§ **Task item**
From the first line to the last, transcribe the data exactly.

§ **Given data**
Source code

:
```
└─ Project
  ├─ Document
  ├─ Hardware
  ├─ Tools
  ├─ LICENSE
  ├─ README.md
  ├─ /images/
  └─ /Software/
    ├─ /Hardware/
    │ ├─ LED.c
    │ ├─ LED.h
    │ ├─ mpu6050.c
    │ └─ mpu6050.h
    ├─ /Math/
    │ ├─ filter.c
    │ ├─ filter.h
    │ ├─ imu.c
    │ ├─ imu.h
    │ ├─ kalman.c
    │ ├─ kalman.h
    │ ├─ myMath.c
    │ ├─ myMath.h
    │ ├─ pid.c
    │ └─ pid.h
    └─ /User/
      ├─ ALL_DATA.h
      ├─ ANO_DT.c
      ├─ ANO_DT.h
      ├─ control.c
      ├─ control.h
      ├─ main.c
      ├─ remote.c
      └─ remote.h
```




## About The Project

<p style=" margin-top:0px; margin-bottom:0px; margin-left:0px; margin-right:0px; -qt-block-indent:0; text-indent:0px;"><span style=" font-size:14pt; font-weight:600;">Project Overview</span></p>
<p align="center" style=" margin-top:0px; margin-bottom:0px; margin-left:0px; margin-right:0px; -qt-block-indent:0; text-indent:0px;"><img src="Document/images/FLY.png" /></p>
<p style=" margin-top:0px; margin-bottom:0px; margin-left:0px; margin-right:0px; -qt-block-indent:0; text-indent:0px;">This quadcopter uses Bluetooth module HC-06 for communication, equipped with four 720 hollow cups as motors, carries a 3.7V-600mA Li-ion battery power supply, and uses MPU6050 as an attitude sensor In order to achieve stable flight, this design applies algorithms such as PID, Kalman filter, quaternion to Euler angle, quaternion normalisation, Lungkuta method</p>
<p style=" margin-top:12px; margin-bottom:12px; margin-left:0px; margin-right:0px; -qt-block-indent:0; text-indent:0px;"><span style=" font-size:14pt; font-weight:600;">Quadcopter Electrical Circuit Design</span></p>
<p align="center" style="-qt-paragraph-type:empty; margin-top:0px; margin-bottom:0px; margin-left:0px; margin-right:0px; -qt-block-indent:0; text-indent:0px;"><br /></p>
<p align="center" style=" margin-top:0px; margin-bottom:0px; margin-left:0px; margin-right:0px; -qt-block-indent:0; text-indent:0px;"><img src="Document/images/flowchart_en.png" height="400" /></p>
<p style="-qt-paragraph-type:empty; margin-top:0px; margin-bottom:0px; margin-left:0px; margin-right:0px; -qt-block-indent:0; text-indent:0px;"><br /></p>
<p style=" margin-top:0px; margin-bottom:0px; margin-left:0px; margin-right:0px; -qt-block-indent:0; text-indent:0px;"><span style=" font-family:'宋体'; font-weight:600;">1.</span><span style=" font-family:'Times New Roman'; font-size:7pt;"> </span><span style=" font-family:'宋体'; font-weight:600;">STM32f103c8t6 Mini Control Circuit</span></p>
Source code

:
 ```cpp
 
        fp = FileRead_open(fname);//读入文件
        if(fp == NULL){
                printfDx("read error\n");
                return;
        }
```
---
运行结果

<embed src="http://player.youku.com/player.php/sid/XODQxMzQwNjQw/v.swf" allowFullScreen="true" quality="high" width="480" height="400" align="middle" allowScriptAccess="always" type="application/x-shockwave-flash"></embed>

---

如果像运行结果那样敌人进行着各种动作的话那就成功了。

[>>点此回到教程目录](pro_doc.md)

§ **Task solution**
Source code

:
```
└─ Project
  ├─ Document
  ├─ Hardware
  ├─ Tools
  ├─ LICENSE
  ├─ README.md
  ├─ /images/
  └─ /Software/
    ├─ /Hardware/
    │ ├─ LED.c
    │ ├─ LED.h
    │ ├─ mpu6050.c
    │ └─ mpu6050.h
    ├─ /Math/
    │ ├─ filter.c
    │ ├─ filter.h
    │ ├─ imu.c
    │ ├─ imu.h
    │ ├─ kalman.c
    │ ├─ kalman.h
    │ ├─ myMath.c
    │ ├─ myMath.h
    │ ├─ pid.c
    │ └─ pid.h
    └─ /User/
      ├─ ALL_DATA.h
      ├─ ANO_DT.c
      ├─ ANO_DT.h
      ├─ control.c
      ├─ control.h
      ├─ main.c
      ├─ remote.c
      └─ remote.h
```




## About The Project

<p style=" margin-top:0px; margin-bottom:0px; margin-left:0px; margin-right:0px; -qt-block-indent:0; text-indent:0px;"><span style=" font-size:14pt; font-weight:600;">Project Overview</span></p>
<p align="center" style=" margin-top:0px; margin-bottom:0px; margin-left:0px; margin-right:0px; -qt-block-indent:0; text-indent:0px;"><img src="Document/images/FLY.png" /></p>
<p style=" margin-top:0px; margin-bottom:0px; margin-left:0px; margin-right:0px; -qt-block-indent:0; text-indent:0px;">This quadcopter uses Bluetooth module HC-06 for communication, equipped with four 720 hollow cups as motors, carries a 3.7V-600mA Li-ion battery power supply, and uses MPU6050 as an attitude sensor In order to achieve stable flight, this design applies algorithms such as PID, Kalman filter, quaternion to Euler angle, quaternion normalisation, Lungkuta method</p>
<p style=" margin-top:12px; margin-bottom:12px; margin-left:0px; margin-right:0px; -qt-block-indent:0; text-indent:0px;"><span style=" font-size:14pt; font-weight:600;">Quadcopter Electrical Circuit Design</span></p>
<p align="center" style="-qt-paragraph-type:empty; margin-top:0px; margin-bottom:0px; margin-left:0px; margin-right:0px; -qt-block-indent:0; text-indent:0px;"><br /></p>
<p align="center" style=" margin-top:0px; margin-bottom:0px; margin-left:0px; margin-right:0px; -qt-block-indent:0; text-indent:0px;"><img src="Document/images/flowchart_en.png" height="400" /></p>
<p style="-qt-paragraph-type:empty; margin-top:0px; margin-bottom:0px; margin-left:0px; margin-right:0px; -qt-block-indent:0; text-indent:0px;"><br /></p>
<p style=" margin-top:0px; margin-bottom:0px; margin-left:0px; margin-right:0px; -qt-block-indent:0; text-indent:0px;"><span style=" font-family:'宋体'; font-weight:600;">1.</span><span style=" font-family:'Times New Roman'; font-size:7pt;"> </span><span style=" font-family:'宋体'; font-weight:600;">STM32f103c8t6 Mini Control Circuit</span></p>
Source code

:
 ```cpp
 
        fp = FileRead_open(fname);//读入文件
        if(fp == NULL){
                printfDx("read error\n");
                return;
        }
```
---
运行结果

<embed src="http://player.youku.com/player.php/sid/XODQxMzQwNjQw/v.swf" allowFullScreen="true" quality="high" width="480" height="400" align="middle" allowScriptAccess="always" type="application/x-shockwave-flash"></embed>

---

如果像运行结果那样敌人进行着各种动作的话那就成功了。

[>>点此回到教程目录](pro_doc.md)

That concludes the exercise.